:: WHAT THIS TASK INVOLVES ::
Resume the decision tree splitting text after its last sentence, carrying on its list of stopping criteria.

Finding the best split algorithm for multiple features
FOR each feature in FEATURES:
FIND all thresholds for the feature
FOR each threshold in thresholds:
SPLIT the dataset using "feature > threshold" condition
COMPUTE the impurity of this split
SELECT the condition with the LOWEST IMPURITY
We may need to establish some stopping criteria. This is because we apply recursive splitting, but how do we determine when to stop?
Stopping Criteria
To determine when to halt the recursive splitting process, it is essential to define stopping criteria. These criteria are vital for preventing overfitting and ensuring that the tree-building process concludes when specific conditions are satisfied. In the next article, when we discuss parameter tuning, we will delve into common stopping criteria for decision trees. Selecting the right stopping criteria is crucial as it depends on the dataset and the problem we are addressing. By adhering to these criteria, we can achieve a balance between model complexity and generalization. These criteria can be integrated into the decision tree algorithm to determine when to cease recursive splitting.
The most common stopping criteria are:
The group is already pure: If a node is pure, meaning all samples in that node belong to the same class, further splitting is unnecessary as it won’t provide any additional information.
The tree reached depth limit (controlled by max_depth): Limiting the depth of the tree helps control overfitting and ensures that the tree doesn’t become too complex.

:: INFORMATION SHOWN ::
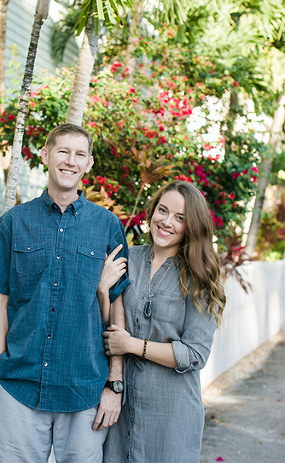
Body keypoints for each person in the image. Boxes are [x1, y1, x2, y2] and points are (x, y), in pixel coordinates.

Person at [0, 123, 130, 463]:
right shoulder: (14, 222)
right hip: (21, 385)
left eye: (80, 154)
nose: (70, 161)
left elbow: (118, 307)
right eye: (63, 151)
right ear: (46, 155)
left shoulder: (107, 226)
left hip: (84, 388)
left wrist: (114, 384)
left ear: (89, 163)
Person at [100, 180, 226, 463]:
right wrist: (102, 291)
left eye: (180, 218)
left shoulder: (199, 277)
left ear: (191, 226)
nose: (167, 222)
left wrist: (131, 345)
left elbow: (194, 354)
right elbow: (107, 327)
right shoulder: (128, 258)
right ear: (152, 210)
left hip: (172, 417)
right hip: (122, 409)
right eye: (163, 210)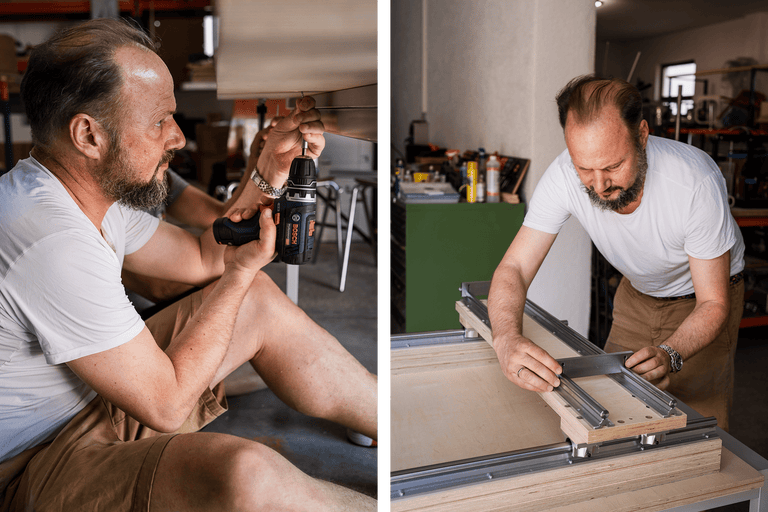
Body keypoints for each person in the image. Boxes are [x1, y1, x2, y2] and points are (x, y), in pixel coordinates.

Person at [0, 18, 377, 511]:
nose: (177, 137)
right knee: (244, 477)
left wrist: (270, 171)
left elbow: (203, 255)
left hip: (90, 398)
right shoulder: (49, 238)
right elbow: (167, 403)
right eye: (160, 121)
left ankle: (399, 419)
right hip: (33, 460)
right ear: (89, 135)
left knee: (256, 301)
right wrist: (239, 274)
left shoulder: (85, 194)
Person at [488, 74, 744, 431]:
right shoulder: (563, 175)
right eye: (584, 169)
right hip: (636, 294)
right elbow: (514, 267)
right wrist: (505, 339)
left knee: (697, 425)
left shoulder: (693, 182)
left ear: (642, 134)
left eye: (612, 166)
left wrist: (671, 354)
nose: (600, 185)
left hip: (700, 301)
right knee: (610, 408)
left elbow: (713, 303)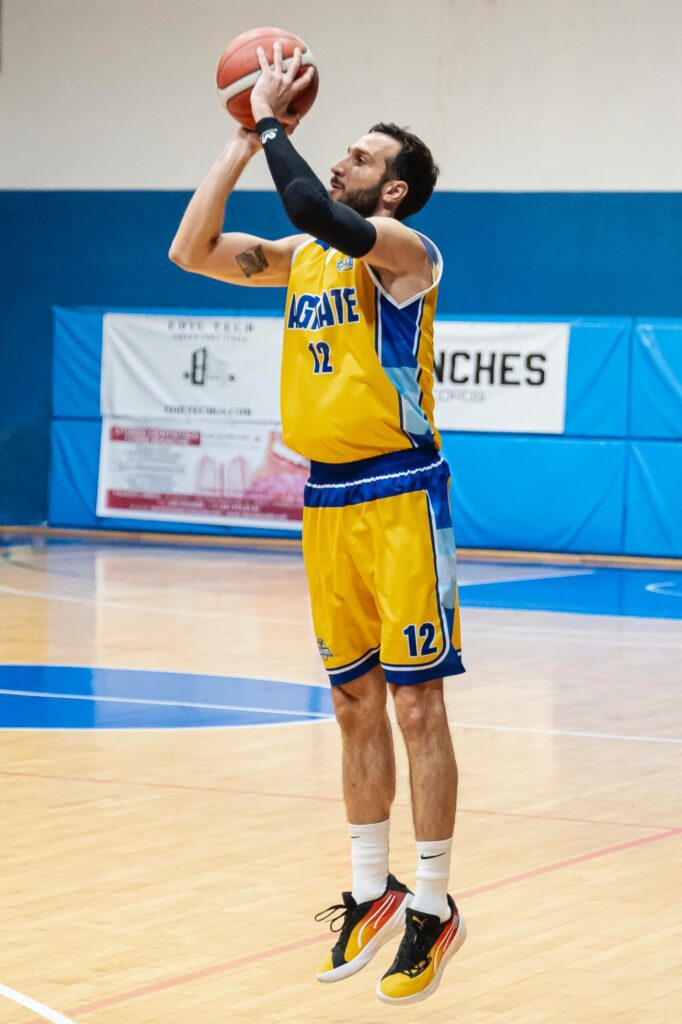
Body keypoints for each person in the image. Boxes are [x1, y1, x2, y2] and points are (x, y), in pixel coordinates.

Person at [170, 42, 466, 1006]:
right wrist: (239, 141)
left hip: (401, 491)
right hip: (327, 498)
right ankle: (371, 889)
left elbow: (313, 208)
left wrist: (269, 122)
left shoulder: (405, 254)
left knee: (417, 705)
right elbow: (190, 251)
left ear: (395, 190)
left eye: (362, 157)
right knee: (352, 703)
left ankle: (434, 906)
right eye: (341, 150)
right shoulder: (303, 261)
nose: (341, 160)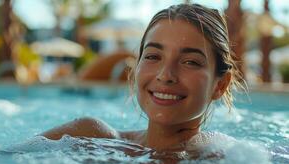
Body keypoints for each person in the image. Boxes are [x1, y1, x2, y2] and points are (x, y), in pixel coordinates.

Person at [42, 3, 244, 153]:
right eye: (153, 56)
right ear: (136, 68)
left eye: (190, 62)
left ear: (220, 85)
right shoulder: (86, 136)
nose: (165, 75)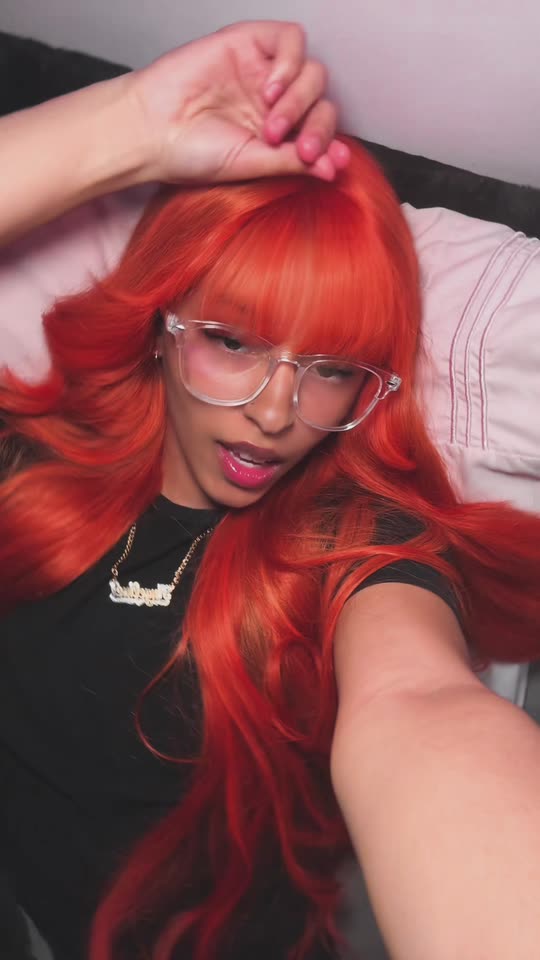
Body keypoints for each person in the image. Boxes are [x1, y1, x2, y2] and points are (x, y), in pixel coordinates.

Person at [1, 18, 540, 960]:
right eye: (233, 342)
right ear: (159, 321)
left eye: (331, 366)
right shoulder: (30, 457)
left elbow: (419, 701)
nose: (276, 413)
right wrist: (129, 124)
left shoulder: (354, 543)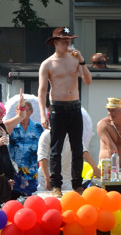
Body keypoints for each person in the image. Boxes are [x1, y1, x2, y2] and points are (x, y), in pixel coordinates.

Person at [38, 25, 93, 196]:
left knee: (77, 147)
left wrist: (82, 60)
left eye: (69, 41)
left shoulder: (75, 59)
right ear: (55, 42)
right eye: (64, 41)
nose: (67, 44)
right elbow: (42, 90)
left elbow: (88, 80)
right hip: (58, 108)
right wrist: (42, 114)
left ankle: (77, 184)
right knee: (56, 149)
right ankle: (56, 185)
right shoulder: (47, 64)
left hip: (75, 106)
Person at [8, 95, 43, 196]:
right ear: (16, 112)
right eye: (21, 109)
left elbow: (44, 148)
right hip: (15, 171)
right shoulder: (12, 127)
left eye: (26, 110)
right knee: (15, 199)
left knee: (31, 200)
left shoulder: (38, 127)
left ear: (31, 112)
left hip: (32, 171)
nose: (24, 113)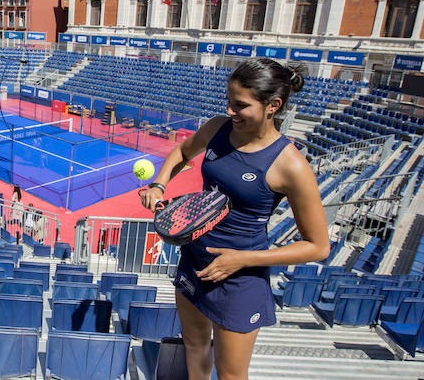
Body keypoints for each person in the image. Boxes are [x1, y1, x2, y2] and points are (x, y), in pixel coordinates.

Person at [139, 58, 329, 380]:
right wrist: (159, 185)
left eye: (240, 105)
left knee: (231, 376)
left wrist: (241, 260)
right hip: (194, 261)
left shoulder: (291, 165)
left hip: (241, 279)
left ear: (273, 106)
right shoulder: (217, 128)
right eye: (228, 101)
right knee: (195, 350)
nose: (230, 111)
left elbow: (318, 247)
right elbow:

:: EXERCISE ANSWER ::
The group is too small for further splitting (controlled by min_samples_leaf): Restricting splitting when the number of samples in a node falls below a certain threshold helps prevent overfitting and results in smaller, more interpretable trees.
When we use these criteria, we enforce simplicity in our model, thereby preventing overfitting. Let’s summarize the decision tree learning algorithm.
Decision Tree Learning Algorithm
Find the Best Split: For each feature evaluate all splits based on all possible thresholds and select this one that has the lowest impurity.
Stop if Max Depth is Reached: Stop the splitting process if the maximum allowable depth of the tree is reached.
If LEFT is Sufficiently Large and Not Pure Repeat for LEFT: If the left subset of data is both sufficiently large and not pure (contains more than one class), repeat the splitting process for the left subset.
If RIGHT is Sufficiently Large and Not PureRepeat for RIGHT: Similarly, if the right subset of data is both sufficiently large and not pure, repeat the splitting process for the right subset.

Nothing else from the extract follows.